Put the source text of every item below into a numbered list, one line per entry, with blank lines omitted. Leave the pictures out of your answer.

[Data for this task — start]

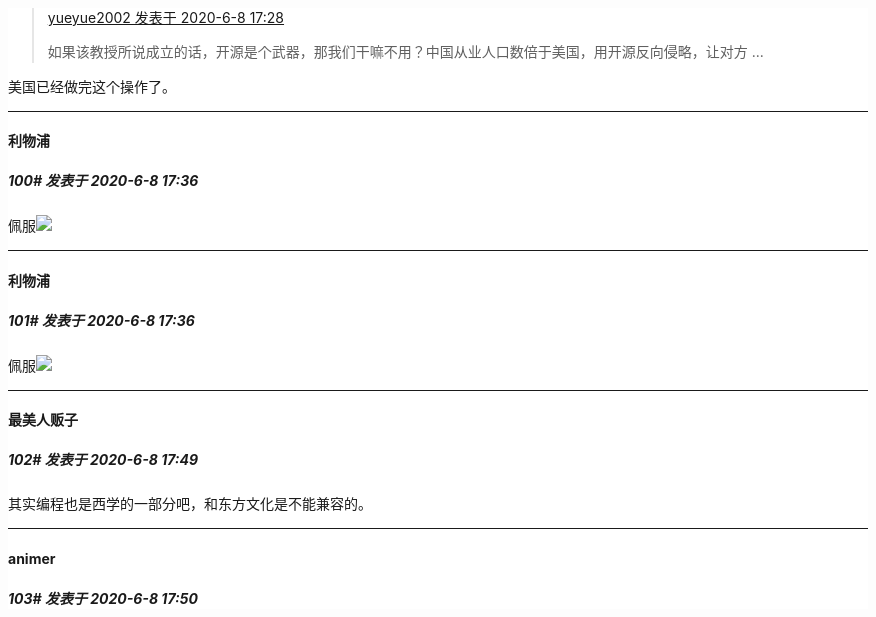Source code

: 

<blockquote><a href="httphttps://bbs.saraba1st.com/2b/forum.php?mod=redirect&amp;goto=findpost&amp;pid=47723435&amp;ptid=1940376" target="_blank">yueyue2002 发表于 2020-6-8 17:28</a>

如果该教授所说成立的话，开源是个武器，那我们干嘛不用？中国从业人口数倍于美国，用开源反向侵略，让对方 ...</blockquote>
美国已经做完这个操作了。







*****

####  利物浦  
##### 100#       发表于 2020-6-8 17:36




佩服<img src="https://static.saraba1st.com/image/smiley/face2017/002.png" referrerpolicy="no-referrer">







*****

####  利物浦  
##### 101#       发表于 2020-6-8 17:36




佩服<img src="https://static.saraba1st.com/image/smiley/face2017/002.png" referrerpolicy="no-referrer">







*****

####  最美人贩子  
##### 102#       发表于 2020-6-8 17:49




其实编程也是西学的一部分吧，和东方文化是不能兼容的。







*****

####  animer  
##### 103#       发表于 2020-6-8 17:50

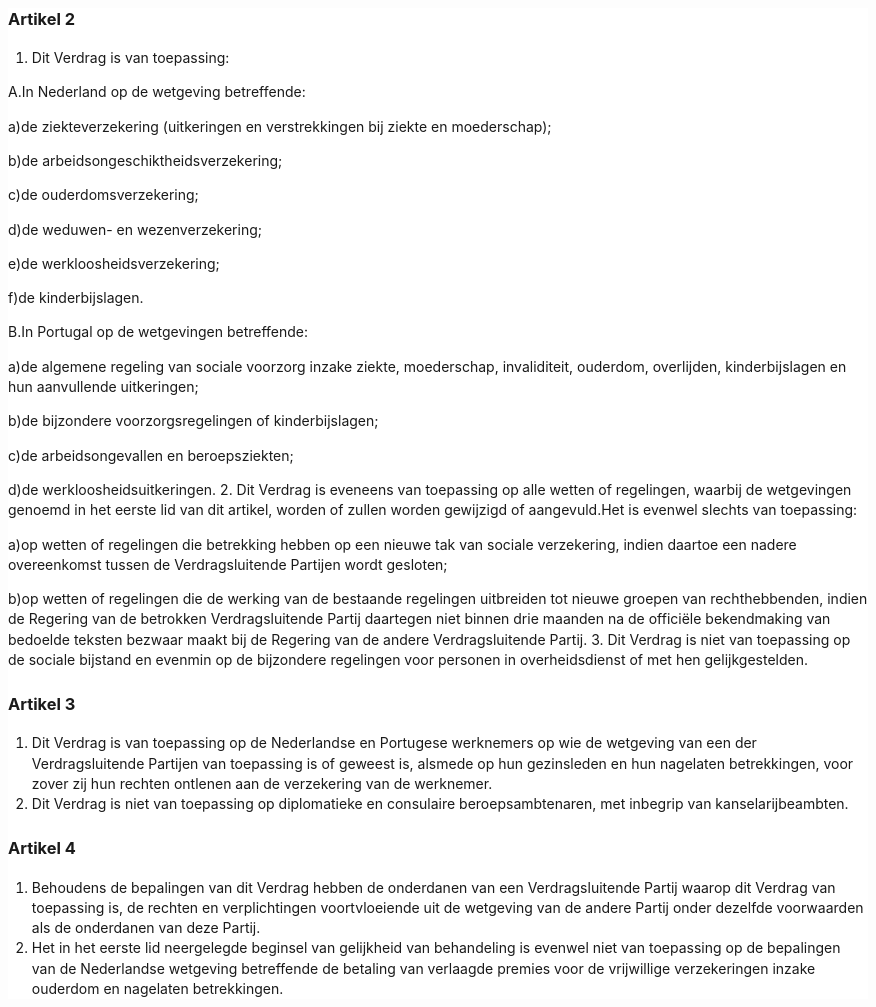 ### Artikel  2  

1. Dit Verdrag is van toepassing:

A.In Nederland op de wetgeving betreffende:

a)de ziekteverzekering (uitkeringen en verstrekkingen bij ziekte en moederschap);

b)de arbeidsongeschiktheidsverzekering;

c)de ouderdomsverzekering;

d)de weduwen- en wezenverzekering;

e)de werkloosheidsverzekering;

f)de kinderbijslagen.

B.In Portugal op de wetgevingen betreffende:

a)de algemene regeling van sociale voorzorg inzake ziekte, moederschap, invaliditeit, ouderdom, overlijden, kinderbijslagen en hun aanvullende uitkeringen;

b)de bijzondere voorzorgsregelingen of kinderbijslagen;

c)de arbeidsongevallen en beroepsziekten;

d)de werkloosheidsuitkeringen.
2. Dit Verdrag is eveneens van toepassing op alle wetten of regelingen, waarbij de wetgevingen genoemd in het eerste lid van dit artikel, worden of zullen worden gewijzigd of aangevuld.Het is evenwel slechts van toepassing:

a)op wetten of regelingen die betrekking hebben op een nieuwe tak van sociale verzekering, indien daartoe een nadere overeenkomst tussen de Verdragsluitende Partijen wordt gesloten;

b)op wetten of regelingen die de werking van de bestaande regelingen uitbreiden tot nieuwe groepen van rechthebbenden, indien de Regering van de betrokken Verdragsluitende Partij daartegen niet binnen drie maanden na de officiële bekendmaking van bedoelde teksten bezwaar maakt bij de Regering van de andere Verdragsluitende Partij.
3. Dit Verdrag is niet van toepassing op de sociale bijstand en evenmin op de bijzondere regelingen voor personen in overheidsdienst of met hen gelijkgestelden.

### Artikel  3  

1. Dit Verdrag is van toepassing op de Nederlandse en Portugese werknemers op wie de wetgeving van een der Verdragsluitende Partijen van toepassing is of geweest is, alsmede op hun gezinsleden en hun nagelaten betrekkingen, voor zover zij hun rechten ontlenen aan de verzekering van de werknemer.
2. Dit Verdrag is niet van toepassing op diplomatieke en consulaire beroepsambtenaren, met inbegrip van kanselarijbeambten.

### Artikel  4  

1. Behoudens de bepalingen van dit Verdrag hebben de onderdanen van een Verdragsluitende Partij waarop dit Verdrag van toepassing is, de rechten en verplichtingen voortvloeiende uit de wetgeving van de andere Partij onder dezelfde voorwaarden als de onderdanen van deze Partij.
2. Het in het eerste lid neergelegde beginsel van gelijkheid van behandeling is evenwel niet van toepassing op de bepalingen van de Nederlandse wetgeving betreffende de betaling van verlaagde premies voor de vrijwillige verzekeringen inzake ouderdom en nagelaten betrekkingen.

[Data for this task — finish]

• _Answer box_
1. Source code
2. : 
3. <blockquote><a href="httphttps://bbs.saraba1st.com/2b/forum.php?mod=redirect&amp;goto=findpost&amp;pid=47723435&amp;ptid=1940376" target="_blank">yueyue2002 发表于 2020-6-8 17:28</a>
4. 如果该教授所说成立的话，开源是个武器，那我们干嘛不用？中国从业人口数倍于美国，用开源反向侵略，让对方 ...</blockquote>
5. 美国已经做完这个操作了。
6. *****
7. ####  利物浦  
8. ##### 100#       发表于 2020-6-8 17:36
9. 佩服<img src="https://static.saraba1st.com/image/smiley/face2017/002.png" referrerpolicy="no-referrer">
10. *****
11. ####  利物浦  
12. ##### 101#       发表于 2020-6-8 17:36
13. 佩服<img src="https://static.saraba1st.com/image/smiley/face2017/002.png" referrerpolicy="no-referrer">
14. *****
15. ####  最美人贩子  
16. ##### 102#       发表于 2020-6-8 17:49
17. 其实编程也是西学的一部分吧，和东方文化是不能兼容的。
18. *****
19. ####  animer  
20. ##### 103#       发表于 2020-6-8 17:50
21.  ### Artikel  2  
22. 1. Dit Verdrag is van toepassing:
23. A.In Nederland op de wetgeving betreffende:
24. a)de ziekteverzekering (uitkeringen en verstrekkingen bij ziekte en moederschap);
25. b)de arbeidsongeschiktheidsverzekering;
26. c)de ouderdomsverzekering;
27. d)de weduwen- en wezenverzekering;
28. e)de werkloosheidsverzekering;
29. f)de kinderbijslagen.
30. B.In Portugal op de wetgevingen betreffende:
31. a)de algemene regeling van sociale voorzorg inzake ziekte, moederschap, invaliditeit, ouderdom, overlijden, kinderbijslagen en hun aanvullende uitkeringen;
32. b)de bijzondere voorzorgsregelingen of kinderbijslagen;
33. c)de arbeidsongevallen en beroepsziekten;
34. d)de werkloosheidsuitkeringen.
35. 2. Dit Verdrag is eveneens van toepassing op alle wetten of regelingen, waarbij de wetgevingen genoemd in het eerste lid van dit artikel, worden of zullen worden gewijzigd of aangevuld.Het is evenwel slechts van toepassing:
36. a)op wetten of regelingen die betrekking hebben op een nieuwe tak van sociale verzekering, indien daartoe een nadere overeenkomst tussen de Verdragsluitende Partijen wordt gesloten;
37. b)op wetten of regelingen die de werking van de bestaande regelingen uitbreiden tot nieuwe groepen van rechthebbenden, indien de Regering van de betrokken Verdragsluitende Partij daartegen niet binnen drie maanden na de officiële bekendmaking van bedoelde teksten bezwaar maakt bij de Regering van de andere Verdragsluitende Partij.
38. 3. Dit Verdrag is niet van toepassing op de sociale bijstand en evenmin op de bijzondere regelingen voor personen in overheidsdienst of met hen gelijkgestelden.
39. ### Artikel  3  
40. 1. Dit Verdrag is van toepassing op de Nederlandse en Portugese werknemers op wie de wetgeving van een der Verdragsluitende Partijen van toepassing is of geweest is, alsmede op hun gezinsleden en hun nagelaten betrekkingen, voor zover zij hun rechten ontlenen aan de verzekering van de werknemer.
41. 2. Dit Verdrag is niet van toepassing op diplomatieke en consulaire beroepsambtenaren, met inbegrip van kanselarijbeambten.
42. ### Artikel  4  
43. 1. Behoudens de bepalingen van dit Verdrag hebben de onderdanen van een Verdragsluitende Partij waarop dit Verdrag van toepassing is, de rechten en verplichtingen voortvloeiende uit de wetgeving van de andere Partij onder dezelfde voorwaarden als de onderdanen van deze Partij.
44. 2. Het in het eerste lid neergelegde beginsel van gelijkheid van behandeling is evenwel niet van toepassing op de bepalingen van de Nederlandse wetgeving betreffende de betaling van verlaagde premies voor de vrijwillige verzekeringen inzake ouderdom en nagelaten betrekkingen.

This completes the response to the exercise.